Here are "The 40 Best Quotes from Ronald Reagan."
My favorite is: "The nine most terrifying words in the English language are, 'I'm from the government and I'm here to help.'"
That one is an utterance within an utterance, which could be a subcategory.
"What is the greatest sentence a human being ever stuttered?"
"This is my generation, baby."
knighterrant said...
The greatest sentence is, "Yes, I will."
The most frequently said Last Words are, "Hey dude, watch this!"
Often combined with "Here, hold my beer."
Churchill (as noted by others),
"It has been said that democracy is the worst form of government except all the others that have been tried."
and Franklin
"They who can give up essential liberty to obtain a little temporary safety deserve neither liberty nor safety."
are a rich source of immortal uttered sentences:
"One small step for a man; one giant leap for mankind." N. Armstrong
"We don't know what we don't know"
Uttered by a CSC executive back in 1988 or 1989 when discussing our systems problems [I am withholding her name but she was spot on]. And yeah I know Rumsfeld said something similar during Iraq War.
God is love, and he who abides in love, abides in God, and God in him.
Father, forgive them; for they know not what they do.
"Another contest would be to guess the first sentence ever uttered by a human being..."
Fifty-fifty chance between the caveman equivalents of "look out!" and "wanna ****?"
I'll go with a three way tie:
1) "Never in the field of human conflict has so much been owed by so many to so few."
2) "Mr. Gorbachev, tear down this wall!"
3) "The powers not delegated to the United States by the Constitution, nor prohibited by it to the States, are reserved to the States respectively, or to the people."
"I love you."
Uttered by many, enduring (mostly), heartfelt, and shared.
"With malice toward none; with charity for all; with firmness in the right, as God gives us to see the right, let us strive on to finish the work we are in; to bind up the nation's wounds; to care for him who shall have borne the battle, and for his widow, and his orphan--to do all which may achieve and cherish a just and lasting peace, among ourselves, and with all nations."
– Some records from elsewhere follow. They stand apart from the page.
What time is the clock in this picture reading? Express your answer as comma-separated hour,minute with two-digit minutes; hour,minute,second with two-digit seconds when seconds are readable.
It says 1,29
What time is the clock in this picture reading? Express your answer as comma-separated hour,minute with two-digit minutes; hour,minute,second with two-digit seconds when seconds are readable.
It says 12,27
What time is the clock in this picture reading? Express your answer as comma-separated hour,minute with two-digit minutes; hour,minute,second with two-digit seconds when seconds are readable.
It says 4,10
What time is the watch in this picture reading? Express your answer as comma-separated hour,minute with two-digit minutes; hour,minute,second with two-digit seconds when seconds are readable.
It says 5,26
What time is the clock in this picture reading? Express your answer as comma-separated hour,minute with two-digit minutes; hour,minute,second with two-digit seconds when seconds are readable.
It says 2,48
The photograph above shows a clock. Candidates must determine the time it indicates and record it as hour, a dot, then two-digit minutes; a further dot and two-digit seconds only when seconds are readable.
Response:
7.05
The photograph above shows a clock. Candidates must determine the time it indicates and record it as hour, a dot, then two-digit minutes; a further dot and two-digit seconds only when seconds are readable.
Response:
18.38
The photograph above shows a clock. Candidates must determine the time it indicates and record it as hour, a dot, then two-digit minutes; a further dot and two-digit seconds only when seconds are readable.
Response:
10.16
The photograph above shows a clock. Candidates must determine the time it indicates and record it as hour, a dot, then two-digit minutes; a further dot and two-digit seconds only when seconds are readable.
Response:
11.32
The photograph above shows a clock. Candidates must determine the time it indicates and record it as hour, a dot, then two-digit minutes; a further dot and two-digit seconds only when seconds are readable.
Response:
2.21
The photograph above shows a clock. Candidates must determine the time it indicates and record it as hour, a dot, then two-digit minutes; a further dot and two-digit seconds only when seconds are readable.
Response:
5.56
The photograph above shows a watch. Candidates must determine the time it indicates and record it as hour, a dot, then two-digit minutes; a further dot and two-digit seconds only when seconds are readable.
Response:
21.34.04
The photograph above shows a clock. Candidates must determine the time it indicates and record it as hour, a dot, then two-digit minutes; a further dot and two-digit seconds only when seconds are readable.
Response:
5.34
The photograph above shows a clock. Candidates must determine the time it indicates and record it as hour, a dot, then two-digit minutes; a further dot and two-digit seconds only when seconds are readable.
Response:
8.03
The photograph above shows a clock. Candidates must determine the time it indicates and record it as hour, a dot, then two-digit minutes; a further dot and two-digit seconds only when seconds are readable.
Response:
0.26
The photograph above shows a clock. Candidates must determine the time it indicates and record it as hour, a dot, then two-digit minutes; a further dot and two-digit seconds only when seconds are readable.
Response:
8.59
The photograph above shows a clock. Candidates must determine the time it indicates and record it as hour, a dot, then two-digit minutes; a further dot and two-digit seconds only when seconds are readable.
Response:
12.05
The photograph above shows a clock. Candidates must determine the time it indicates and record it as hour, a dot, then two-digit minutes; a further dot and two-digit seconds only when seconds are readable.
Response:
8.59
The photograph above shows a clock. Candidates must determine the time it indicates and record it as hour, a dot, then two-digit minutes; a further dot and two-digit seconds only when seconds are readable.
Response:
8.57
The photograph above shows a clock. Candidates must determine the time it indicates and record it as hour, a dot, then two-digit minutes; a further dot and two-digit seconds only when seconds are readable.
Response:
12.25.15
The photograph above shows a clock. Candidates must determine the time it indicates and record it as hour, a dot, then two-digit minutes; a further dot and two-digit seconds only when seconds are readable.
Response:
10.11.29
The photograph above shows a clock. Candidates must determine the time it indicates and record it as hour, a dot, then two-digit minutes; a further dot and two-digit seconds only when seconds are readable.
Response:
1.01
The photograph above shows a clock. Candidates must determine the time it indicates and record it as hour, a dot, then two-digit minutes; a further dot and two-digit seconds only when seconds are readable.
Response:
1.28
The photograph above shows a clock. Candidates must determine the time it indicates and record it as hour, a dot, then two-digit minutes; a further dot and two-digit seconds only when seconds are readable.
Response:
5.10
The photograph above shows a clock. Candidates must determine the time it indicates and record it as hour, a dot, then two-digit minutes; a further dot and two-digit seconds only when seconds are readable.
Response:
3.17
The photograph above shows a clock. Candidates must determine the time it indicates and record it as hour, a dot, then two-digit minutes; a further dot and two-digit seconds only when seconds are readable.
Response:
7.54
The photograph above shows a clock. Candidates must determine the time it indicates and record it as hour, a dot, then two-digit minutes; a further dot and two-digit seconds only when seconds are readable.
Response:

"Yeah but how do your bank employees really feel about having to wear those Mouseketeer ears?"
My half-drunk wiseass question to a Midlantic Bank exec after he went on and on about how great it was and how fruitful it had been for his bank after it adopted the management techniques ala Disneyland's customer service model.
I'm pretty sure it's not "Yes we can!"
There's no such thing as a free lunch.
MF
"Pass the Dutchie pon the left hand side"
"Philadelphia is the only city, where you can experience the thrill of victory and the agony of reading about it the next day."
Mike Schmidt, Hall of Fame third basemen.
My vote is for Armstrong's. Although I prefer "Tranquility base here...the Eagle has landed" as those were the very first words spoken from another planetary body.
Most people want to do someone else's job not their own. That is why really big organizations are so screwed up.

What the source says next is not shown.